En conjunto, todo resulta en una especie de festividad donde la ficción se intrinca en la metaficción. ¿Qué es real y qué no? ¿qué escena ha estado improvisada y cuál ha seguido milimétricamente el guión? Alejándose de la confrontación, Las chicas están bien aúna lo que es verdadero y lo que simulamos y aparentamos, difuminando las líneas de la verosimilitud y consagrando un costumbrismo que no se toma en serio y, paradójicamente, nos parece extremadamente creíble y humano. De pronto, ya no estamos viendo una película sino participando en ella. Da igual que nos sintamos representados; da igual que no hable de nosotros: nos bañamos en los llantos, en las risas y en esas miradas al infinito, despreocupadas, fruto de una nostalgia primitiva que hace que entendamos, al fin, que las chicas siempre estarán bien mientras dispongan de esa conexión y ese espacio. Con ellas, volvemos al bosque, a la niñez. Abrazamos los cuentos de príncipes y princesas, las fábulas y las leyendas. Asumimos con gusto la disyuntiva de Arana: ficción o barbarie. Y, al menos, durante los ochenta y cinco minutos de metraje, elegimos la primera.

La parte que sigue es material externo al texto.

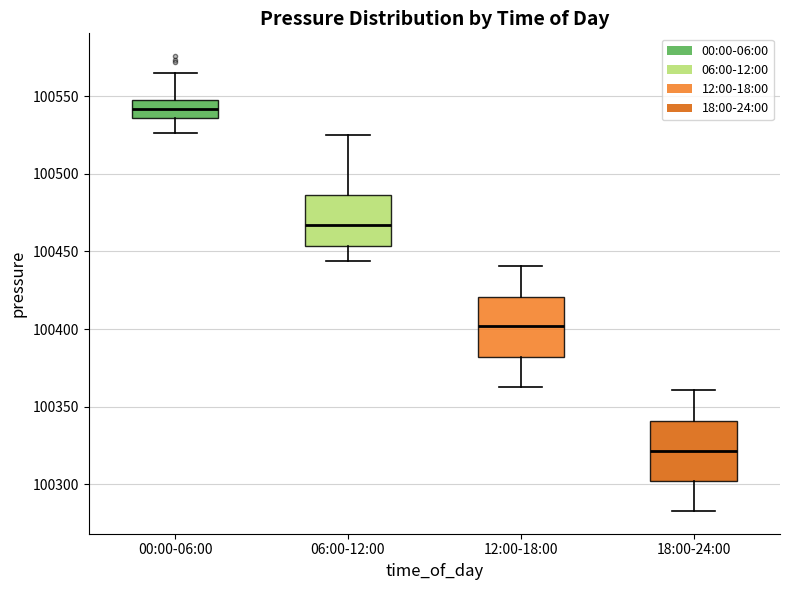

Reading left to right, transcribe this box plot: for each box, give where its median line is, the range the box spans, and where its two whiskers end, as read against the y-axis. The values are not printed on the chart, so give them approximately, as read against the axis.

00:00-06:00: median 100540, box 100535 to 100550, whiskers 100525 to 100565
06:00-12:00: median 100465, box 100455 to 100485, whiskers 100445 to 100525
12:00-18:00: median 100400, box 100380 to 100420, whiskers 100365 to 100440
18:00-24:00: median 100320, box 100300 to 100340, whiskers 100285 to 100360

Tengo muchas ganas de verla. Ya pensaba que iba a ser especial. Y esta sugerente aproximación las acrecienta y me lo confirma.
todo fluye, todo se encadena. un principe huido y cuatro princesas desterradas que matan el tiempo jugando a hacer de actrices, ensayando una comedia donde hacen de …, princesas. todo fluye, todo se encadena. la directora también actriz y autora y en un tiempo, también princesa, sabe cómo debe animarlas, aconsejarlas, vestirlas, insinuarlas, díselo a la cámara, sí, a esa. ecos de renoir, de rohmer, de jonas trueba. el guisante, el sapo, el beso, la llamada, el rio, … todo fluye, todo se encadena.